Satellite photographs indicate that Libya is slowing the exodus of migrant workers west to Tunisia, stopping them just shy of the border where the flow of more than 90,000 refugees over the past 10 days has suddenly begun to dry up.

There has been an “artificial stop where the numbers have abruptly gone down 80 percent and no one knows why,” said Andrew Mitchell, the British Secretary of State for International Development, as he visited a transit camp at this remote Tunisia frontier Friday.

“Two days ago 10,000 came across the border, and yesterday 1,863 came across the border,” said Mr. Mitchell, noting that satellite data now being analyzed showed numbers of people at a point 10 miles from the border inside Libya. “There’s been a change, and it doesn’t feel right. It’s too abrupt for it to be a natural change.”

Tunisian military and police officers spoke to many who had crossed the border, but their accounts were “so contradictory” that they were unable to ascertain what was happening inside Libya.

“In humanitarian terms, that makes it extremely difficult to plan,” said Mitchell. “We need to plan in a way that we can scale up rapidly for a humanitarian situation.”

A human column of Bangladeshis

The reason for the stoppage may have been to minimize the appearance of chaos in Libya, where antiregime rebels have taken control of the eastern third of the country in their bid to unseat Libyan leader Muammar Qaddafi. Qaddafi's forces clashed with armed rebels across the country today, including in the oil town of Ras Lanuf and in Zawiya, which lies just west of Tripoli. In the capital itself, Qaddafi forces reportedly opened fire on protesters.

At the Tunisia-Libya border, there are heavily armed forces, says Alan Manski, an emergency coordinator for the International Rescue Committee.

“It looks like Qaddafi has a plan to make it not look like an exodus.... Obviously we will see a lot more leaving [Libya] if they are allowed to,” said Mr. Manski during a visit to the transit camp. “I can’t believe the other side are being serviced with food and water.”

The United Nations High Commissioner for Refugees (UNHCR) said in a statement: “If military control of the Libyan border reduces, we anticipate a huge exodus could resume.”

UNHCR and the International Organization for Migration (IOM) had planned on Friday to bring 5,000 Bangladeshis from the immediate border area – where they have been staying in squalid conditions for days – to a newly constructed transit camp some five miles away.

Instead, they walked, carrying all their possessions in a human column that stretched for more than mile.

Senior UNHCR official Ayman Gharaibeh said his organization could increase the scale of their operations to accommodate 20,000. "But we are trying to make sure this becomes only a relay point,” he said, as he walked toward the rows of newly erected white tents. “We always get cold feet when we see tents climbing up a hill in regiments. It’s a complex logistical challenge with buses and planes.”

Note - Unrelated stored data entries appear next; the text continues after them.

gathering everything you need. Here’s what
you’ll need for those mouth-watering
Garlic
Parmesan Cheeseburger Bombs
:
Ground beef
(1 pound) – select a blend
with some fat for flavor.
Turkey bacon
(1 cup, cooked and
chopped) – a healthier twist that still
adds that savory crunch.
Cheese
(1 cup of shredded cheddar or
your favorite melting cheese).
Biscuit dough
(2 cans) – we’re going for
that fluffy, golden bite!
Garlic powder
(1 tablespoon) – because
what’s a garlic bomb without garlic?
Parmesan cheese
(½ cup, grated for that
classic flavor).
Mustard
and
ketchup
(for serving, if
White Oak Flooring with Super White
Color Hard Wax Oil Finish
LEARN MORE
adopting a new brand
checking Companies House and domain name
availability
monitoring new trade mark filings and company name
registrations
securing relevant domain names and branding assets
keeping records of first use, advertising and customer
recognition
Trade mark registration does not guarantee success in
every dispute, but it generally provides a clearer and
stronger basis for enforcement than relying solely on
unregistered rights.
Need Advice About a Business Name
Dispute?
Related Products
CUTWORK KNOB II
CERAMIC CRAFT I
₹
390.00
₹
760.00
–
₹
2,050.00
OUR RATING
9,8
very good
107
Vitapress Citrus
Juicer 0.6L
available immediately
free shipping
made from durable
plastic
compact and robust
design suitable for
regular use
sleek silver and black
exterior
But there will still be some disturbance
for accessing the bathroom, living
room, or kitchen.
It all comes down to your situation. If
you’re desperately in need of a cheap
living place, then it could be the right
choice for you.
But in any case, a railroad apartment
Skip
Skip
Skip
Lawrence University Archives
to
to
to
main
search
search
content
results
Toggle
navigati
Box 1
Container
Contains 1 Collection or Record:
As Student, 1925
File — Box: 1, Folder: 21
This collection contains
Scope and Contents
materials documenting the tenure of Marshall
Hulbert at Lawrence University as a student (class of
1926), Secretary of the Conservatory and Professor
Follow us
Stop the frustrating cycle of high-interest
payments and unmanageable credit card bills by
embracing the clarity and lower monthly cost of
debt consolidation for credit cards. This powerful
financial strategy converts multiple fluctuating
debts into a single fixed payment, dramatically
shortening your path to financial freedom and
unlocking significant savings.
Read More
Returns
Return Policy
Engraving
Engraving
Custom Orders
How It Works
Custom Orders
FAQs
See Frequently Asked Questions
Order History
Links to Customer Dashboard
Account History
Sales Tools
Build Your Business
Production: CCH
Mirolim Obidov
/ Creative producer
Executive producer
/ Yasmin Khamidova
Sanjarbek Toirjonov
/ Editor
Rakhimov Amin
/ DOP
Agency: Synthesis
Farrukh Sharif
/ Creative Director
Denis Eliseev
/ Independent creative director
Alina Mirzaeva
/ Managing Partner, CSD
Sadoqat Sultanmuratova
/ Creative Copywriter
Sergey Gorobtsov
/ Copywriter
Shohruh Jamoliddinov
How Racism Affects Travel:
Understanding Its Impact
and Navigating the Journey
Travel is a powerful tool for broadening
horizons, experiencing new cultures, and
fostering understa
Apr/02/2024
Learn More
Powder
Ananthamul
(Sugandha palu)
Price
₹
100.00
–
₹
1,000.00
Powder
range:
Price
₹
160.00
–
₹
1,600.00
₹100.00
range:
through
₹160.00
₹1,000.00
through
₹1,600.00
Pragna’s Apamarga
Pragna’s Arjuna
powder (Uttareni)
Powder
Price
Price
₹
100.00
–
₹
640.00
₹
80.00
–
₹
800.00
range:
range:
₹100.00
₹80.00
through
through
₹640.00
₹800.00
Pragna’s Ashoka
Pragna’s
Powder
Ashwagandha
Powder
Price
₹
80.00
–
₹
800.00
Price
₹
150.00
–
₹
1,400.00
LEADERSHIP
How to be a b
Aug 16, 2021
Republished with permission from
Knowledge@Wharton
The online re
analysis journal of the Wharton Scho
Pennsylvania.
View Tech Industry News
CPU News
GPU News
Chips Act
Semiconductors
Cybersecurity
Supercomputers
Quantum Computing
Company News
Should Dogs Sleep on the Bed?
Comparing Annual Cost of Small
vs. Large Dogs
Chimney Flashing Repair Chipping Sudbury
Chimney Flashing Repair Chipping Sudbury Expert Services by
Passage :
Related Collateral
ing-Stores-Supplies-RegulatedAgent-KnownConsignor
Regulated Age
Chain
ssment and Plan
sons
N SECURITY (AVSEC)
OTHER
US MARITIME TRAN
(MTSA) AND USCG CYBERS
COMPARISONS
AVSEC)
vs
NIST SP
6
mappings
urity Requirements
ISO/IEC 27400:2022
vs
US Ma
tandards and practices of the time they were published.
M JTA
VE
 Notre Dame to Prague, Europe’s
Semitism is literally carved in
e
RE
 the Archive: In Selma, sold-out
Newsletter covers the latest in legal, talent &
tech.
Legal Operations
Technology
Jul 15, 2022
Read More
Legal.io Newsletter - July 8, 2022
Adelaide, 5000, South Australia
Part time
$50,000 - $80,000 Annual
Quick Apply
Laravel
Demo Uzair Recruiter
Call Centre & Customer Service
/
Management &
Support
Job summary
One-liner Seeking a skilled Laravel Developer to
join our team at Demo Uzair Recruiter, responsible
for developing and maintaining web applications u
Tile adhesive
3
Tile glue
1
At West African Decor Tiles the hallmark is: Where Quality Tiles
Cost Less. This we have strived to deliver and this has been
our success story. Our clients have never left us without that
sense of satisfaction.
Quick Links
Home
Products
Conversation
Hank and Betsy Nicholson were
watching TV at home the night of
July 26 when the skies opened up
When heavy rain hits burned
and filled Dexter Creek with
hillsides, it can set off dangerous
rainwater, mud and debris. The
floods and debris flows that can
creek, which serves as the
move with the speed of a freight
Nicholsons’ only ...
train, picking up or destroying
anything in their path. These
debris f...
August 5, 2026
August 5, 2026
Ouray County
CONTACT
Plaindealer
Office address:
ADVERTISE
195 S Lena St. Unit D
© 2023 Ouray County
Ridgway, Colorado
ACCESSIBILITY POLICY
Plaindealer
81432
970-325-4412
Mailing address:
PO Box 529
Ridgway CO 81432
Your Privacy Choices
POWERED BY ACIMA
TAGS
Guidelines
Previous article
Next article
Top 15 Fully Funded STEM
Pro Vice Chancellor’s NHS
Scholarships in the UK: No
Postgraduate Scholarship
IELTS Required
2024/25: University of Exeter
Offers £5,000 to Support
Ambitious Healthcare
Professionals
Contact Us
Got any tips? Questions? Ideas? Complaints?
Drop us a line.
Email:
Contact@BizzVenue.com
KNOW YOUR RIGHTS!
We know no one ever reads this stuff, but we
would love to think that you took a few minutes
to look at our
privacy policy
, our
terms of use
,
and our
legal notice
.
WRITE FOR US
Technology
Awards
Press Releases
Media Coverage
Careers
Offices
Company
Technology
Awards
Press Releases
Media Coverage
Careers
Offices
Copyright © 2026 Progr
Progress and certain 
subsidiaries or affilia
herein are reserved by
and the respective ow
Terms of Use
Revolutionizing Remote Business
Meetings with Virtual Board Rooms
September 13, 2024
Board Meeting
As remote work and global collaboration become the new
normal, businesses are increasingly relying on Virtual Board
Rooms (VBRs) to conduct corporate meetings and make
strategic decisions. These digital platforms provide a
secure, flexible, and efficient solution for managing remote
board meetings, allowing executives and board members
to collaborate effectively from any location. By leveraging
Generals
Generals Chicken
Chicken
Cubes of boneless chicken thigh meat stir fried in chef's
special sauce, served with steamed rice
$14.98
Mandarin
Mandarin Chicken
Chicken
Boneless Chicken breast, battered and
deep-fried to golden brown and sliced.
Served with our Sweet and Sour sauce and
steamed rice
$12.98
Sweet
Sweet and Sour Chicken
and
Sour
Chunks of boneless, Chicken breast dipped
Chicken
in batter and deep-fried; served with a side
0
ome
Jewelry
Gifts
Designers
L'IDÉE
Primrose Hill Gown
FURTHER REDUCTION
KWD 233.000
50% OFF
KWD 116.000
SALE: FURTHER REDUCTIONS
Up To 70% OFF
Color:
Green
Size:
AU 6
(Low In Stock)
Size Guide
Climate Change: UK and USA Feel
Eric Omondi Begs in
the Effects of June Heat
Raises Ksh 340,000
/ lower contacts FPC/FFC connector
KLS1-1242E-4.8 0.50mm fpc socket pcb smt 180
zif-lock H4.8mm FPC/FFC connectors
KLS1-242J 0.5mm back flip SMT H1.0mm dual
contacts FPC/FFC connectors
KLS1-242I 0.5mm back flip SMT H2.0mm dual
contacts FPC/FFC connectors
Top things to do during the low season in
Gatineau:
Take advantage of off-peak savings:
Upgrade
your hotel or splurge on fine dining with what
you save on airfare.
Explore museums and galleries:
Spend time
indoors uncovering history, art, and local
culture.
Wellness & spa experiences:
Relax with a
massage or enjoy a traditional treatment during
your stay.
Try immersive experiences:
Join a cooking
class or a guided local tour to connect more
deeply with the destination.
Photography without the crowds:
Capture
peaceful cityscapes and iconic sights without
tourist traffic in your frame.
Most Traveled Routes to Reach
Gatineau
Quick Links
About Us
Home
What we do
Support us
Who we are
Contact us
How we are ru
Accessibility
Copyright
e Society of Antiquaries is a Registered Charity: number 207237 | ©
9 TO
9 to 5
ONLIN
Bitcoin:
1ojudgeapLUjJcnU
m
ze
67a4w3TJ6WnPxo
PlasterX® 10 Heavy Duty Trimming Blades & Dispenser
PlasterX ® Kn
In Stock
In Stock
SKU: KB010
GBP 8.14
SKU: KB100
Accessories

'Libya no good!' say refugees, suitcases in tow

The UNHCR and IOM hired 35 buses to ferry migrant workers fleeing Libya from the border to this transit camp, and then onward to airports and sea ports in Tunisia. Amid cries for logistical help, the European Commission on Thursday announced a 10-fold increase in aid to 30 million euros ($42 million) for refugees fleeing to both Tunisia and Egypt.

But that help did not come soon enough for thousands of Bangladeshis, who midday Friday took to the road. Workers abandoned by their poor country and the companies they worked for in Libya carried bundles of blankets on their heads and dragged wheeled suitcases alongside the road from the border.

“Libya no good!” chanted some of the refugees as they marched the parched hot road to the edge of the transit camp. Tunisian soldiers sought to keep them organized and even sent trucks to carry some heavier bags.

But the scene was one of a determined mass movement of people.

“Sir, this is the human engine,” explained one passing Bangladeshi.

Another put down his two bags for a rest while the column continued to move, step by step.

“Five kilometers come here, by legs,” said Mehedi Hasan, a site engineer for CKG – according to his identity card – who said he had not been paid in a year. “Too much problem! I am man, not machine.”

Echoing the complaints of many other migrants who made it to the border to escape, he said Libyan police and soldiers robbed him of two mobile phones, cash, and all other valuables at numerous checkpoints.

Donated food, diapers

For those who made it to this transit camp on Friday, there were piles of boxes of donated food, loaves of bread and even diapers, all being watched over by the Tunisian military and handed out with their help.

A colonel who gave his first name as Moassin said more canvas tents were expected but had not yet arrived, to explain why supplies remained exposed to the sun. Tents were being collected from all across Tunisia, he said, but “storage” was a problem.

“The extraordinary generosity and compassion of the Tunisian people who live in this area is humbling,” said Mitchell, the British secretary. “The number of vehicles that have driven up with food and water and clothes for people who are caught in that area by the border is extraordinary.”

At the transit camp, the British minister noted, the UNHCR “have had to tell people not to bring any more food, otherwise it won’t be used and will rot.”